WHAT IS EXPECTED :: Reproduce all of the data below word for word, omitting the pictures.

Quiz items based on charts
*** Block opens ***
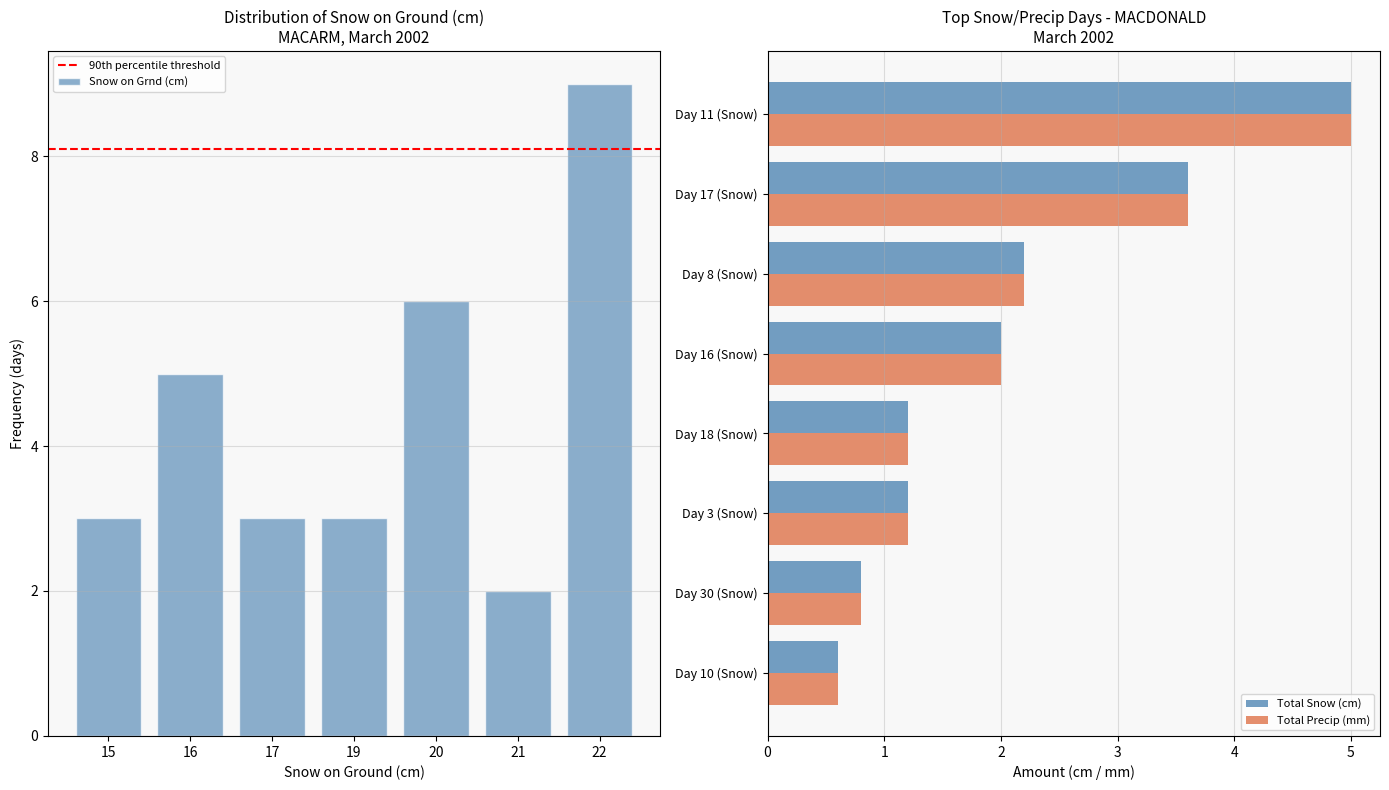

What is the difference between the maximum and minimum values in the Total Snow (cm) series?

4.4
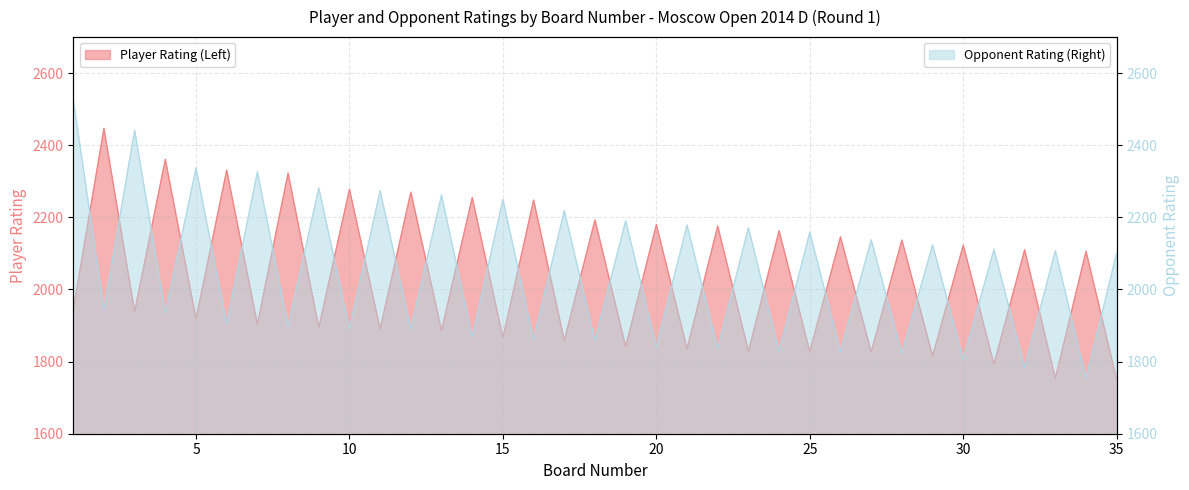

True or false: Player Rating (Left) has more than 0 interior local peaks.

True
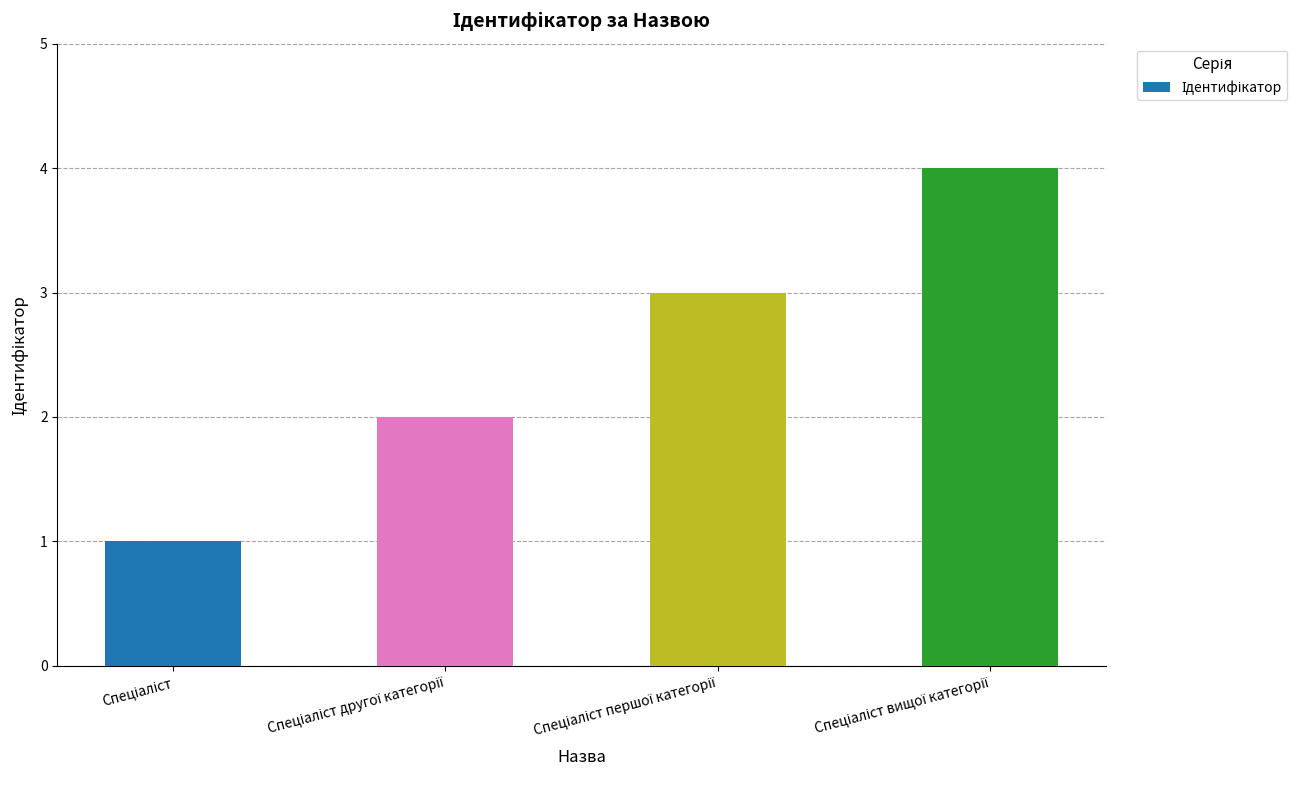

What is the greatest value displayed?

4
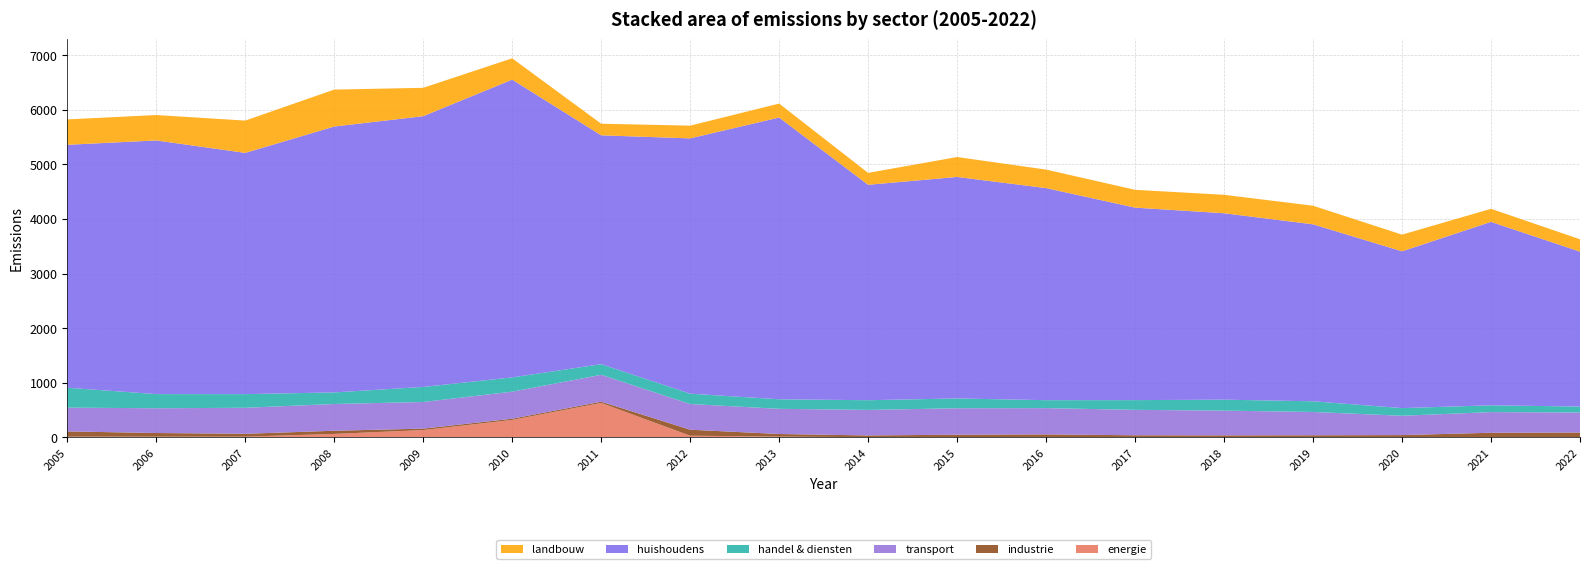

Reading right to left, what are all the values shown in this chart?

energie: 2022=1.8	2021=1.7	2020=1.8	2019=1.5	2018=1.6	2017=1.7	2016=1.6	2015=1.8	2014=1.3	2013=11.8	2012=28.0	2011=628.5	2010=317.3	2009=131.3	2008=61.2	2007=10.9	2006=10.8	2005=10.7
industrie: 2022=84.3	2021=80.3	2020=37.5	2019=34.5	2018=32.5	2017=34.0	2016=50.6	2015=44.7	2014=31.4	2013=47.5	2012=110.0	2011=22.9	2010=22.4	2009=26.4	2008=57.7	2007=52.3	2006=66.7	2005=96.2
transport: 2022=367.5	2021=378.8	2020=354.1	2019=426.8	2018=453.8	2017=466.2	2016=481.1	2015=484.4	2014=468.1	2013=461.3	2012=471.2	2011=492.8	2010=495.4	2009=488.3	2008=490.5	2007=476.6	2006=453.5	2005=435.7
handel & diensten: 2022=108.6	2021=124.1	2020=140.6	2019=196.1	2018=200.7	2017=178.2	2016=145.6	2015=180.2	2014=177.8	2013=175.0	2012=189.3	2011=194.6	2010=261.5	2009=275.7	2008=212.0	2007=249.8	2006=259.5	2005=364.3
huishoudens: 2022=2838.8	2021=3361.8	2020=2873.0	2019=3243.2	2018=3416.2	2017=3527.6	2016=3886.8	2015=4059.2	2014=3947.6	2013=5163.6	2012=4678.5	2011=4194.4	2010=5457.0	2009=4962.0	2008=4873.0	2007=4421.2	2006=4648.9	2005=4452.2
landbouw: 2022=227.1	2021=239.4	2020=305.8	2019=340.7	2018=338.2	2017=326.3	2016=339.1	2015=365.0	2014=218.4	2013=256.0	2012=233.0	2011=212.6	2010=390.7	2009=519.8	2008=676.7	2007=592.4	2006=465.5	2005=465.8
*** Block closes ***
ANSWER TO THE PROBLEM ::
What is the difference between the maximum and minimum values in the Total Snow (cm) series?

4.4

True or false: Player Rating (Left) has more than 0 interior local peaks.

True

What is the greatest value displayed?

4

Reading right to left, what are all the values shown in this chart?

energie: 2022=1.8	2021=1.7	2020=1.8	2019=1.5	2018=1.6	2017=1.7	2016=1.6	2015=1.8	2014=1.3	2013=11.8	2012=28.0	2011=628.5	2010=317.3	2009=131.3	2008=61.2	2007=10.9	2006=10.8	2005=10.7
industrie: 2022=84.3	2021=80.3	2020=37.5	2019=34.5	2018=32.5	2017=34.0	2016=50.6	2015=44.7	2014=31.4	2013=47.5	2012=110.0	2011=22.9	2010=22.4	2009=26.4	2008=57.7	2007=52.3	2006=66.7	2005=96.2
transport: 2022=367.5	2021=378.8	2020=354.1	2019=426.8	2018=453.8	2017=466.2	2016=481.1	2015=484.4	2014=468.1	2013=461.3	2012=471.2	2011=492.8	2010=495.4	2009=488.3	2008=490.5	2007=476.6	2006=453.5	2005=435.7
handel & diensten: 2022=108.6	2021=124.1	2020=140.6	2019=196.1	2018=200.7	2017=178.2	2016=145.6	2015=180.2	2014=177.8	2013=175.0	2012=189.3	2011=194.6	2010=261.5	2009=275.7	2008=212.0	2007=249.8	2006=259.5	2005=364.3
huishoudens: 2022=2838.8	2021=3361.8	2020=2873.0	2019=3243.2	2018=3416.2	2017=3527.6	2016=3886.8	2015=4059.2	2014=3947.6	2013=5163.6	2012=4678.5	2011=4194.4	2010=5457.0	2009=4962.0	2008=4873.0	2007=4421.2	2006=4648.9	2005=4452.2
landbouw: 2022=227.1	2021=239.4	2020=305.8	2019=340.7	2018=338.2	2017=326.3	2016=339.1	2015=365.0	2014=218.4	2013=256.0	2012=233.0	2011=212.6	2010=390.7	2009=519.8	2008=676.7	2007=592.4	2006=465.5	2005=465.8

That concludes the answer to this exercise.